Alex Wolfrum, a Studio 804 student, applies FastFlash to a rough opening.

Maximizing the “R”

While net-zero energy consumption is a lofty aspiration, it’s not an outlandish one. Just look at Seattle’s Bullitt Center (another R-Guard project), which just became a certified Living Building and collects more energy than it consumes.

R-Guard air and water barriers have long been used on the world’s highest-achieving structures. And through a recent donation, PROSOCO is now proud to have our R-Guard products on Studio 804’s most recent work.

The students used PROSOCO’s R-Guard Joint & Seam Filler over the roof and wall sheathing, FastFlash around the windows and doors (Wolfrum says it’s probably the deepest application of it we’ve seen on the 18-inch-thick walls), Cat 5 over the exterior walls and AirDam around the windows.

As soon as he started working with the R-Guard products, Wolfrum noticed their durability.

“That’s probably the most important thing,” he said. “This isn’t something like a Tyvek or just a paper that’s going to fall off.”

He also appreciated the color-coded components of the system.

“You can really tell when it’s been applied properly,” Wolfrum said. “We like to think we’re very capable, but we haven’t experienced a lot of these things before, so a system that you can see the pink is covering all the seams, and you get red continuously through your windows.
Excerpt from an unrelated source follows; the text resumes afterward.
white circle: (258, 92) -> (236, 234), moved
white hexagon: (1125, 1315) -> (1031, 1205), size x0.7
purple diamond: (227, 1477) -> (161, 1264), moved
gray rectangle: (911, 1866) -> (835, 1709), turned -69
Just making sure the layers are all there.

“It’s a lot simpler, it’s easy to apply, quick, straightforward. Those things really matter to us in terms of our timeline.”

R-Guard products also helped the project go far beyond Passive House levels of air changes per hour on the building envelope. An initial blower door test produced a result of 0.29 ACH50 – which beats the Passive House level of 0.6 ACH50 by more than half.
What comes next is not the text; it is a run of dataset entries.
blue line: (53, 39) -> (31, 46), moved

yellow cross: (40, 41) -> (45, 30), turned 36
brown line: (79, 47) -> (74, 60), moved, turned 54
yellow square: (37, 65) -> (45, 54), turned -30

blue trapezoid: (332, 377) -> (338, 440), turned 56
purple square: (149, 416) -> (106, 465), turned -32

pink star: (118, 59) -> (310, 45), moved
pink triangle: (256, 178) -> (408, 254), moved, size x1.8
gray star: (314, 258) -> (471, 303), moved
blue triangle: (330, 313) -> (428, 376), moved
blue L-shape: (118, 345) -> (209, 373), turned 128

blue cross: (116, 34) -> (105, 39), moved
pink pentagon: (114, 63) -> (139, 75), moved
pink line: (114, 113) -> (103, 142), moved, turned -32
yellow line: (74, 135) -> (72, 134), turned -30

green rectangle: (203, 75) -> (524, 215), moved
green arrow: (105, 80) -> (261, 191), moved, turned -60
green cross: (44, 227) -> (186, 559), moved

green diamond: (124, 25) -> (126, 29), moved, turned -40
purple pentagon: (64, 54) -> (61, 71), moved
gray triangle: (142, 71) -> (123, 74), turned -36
The R-value of the wall assembly (which Rockhill predicted would net out around 50 to 55) ended up at 62, blowing away a typical R-value result of 19 to 30 in conventional construction.

An initial blower door test of the 2015 project produced a result of 0.29 ACH50, which beats the Passive House level of 0.6 ACH50 by more than half.

The next frontier

After the project wrapped up this summer, Wolfrum and 15 other boot camp survivors headed off on the start of their respective career paths. For Wolfrum, that means working on a residential construction job in Alaska. Ideally, he’d like to specialize as a Passive House consultant or a sustainability coordinator.

Wherever he ultimately lands, Wolfrum recognizes that he’ll have a leg up over his peers seeking the best jobs in the industry.

“(Studio 804) puts you above anyone who’s only had the studio experience,” he said. Before starting boot camp, “half of us didn’t know how you would detail a window opening or what spacing a stud is at in a house. That is I think the main advantage of having that on-site experience. Seeing how things go together and being a part of it.

“You could be qualified to go work construction, or oversee construction, or work in an architecture office. There’s a lot of different options from this that it opens you up to.”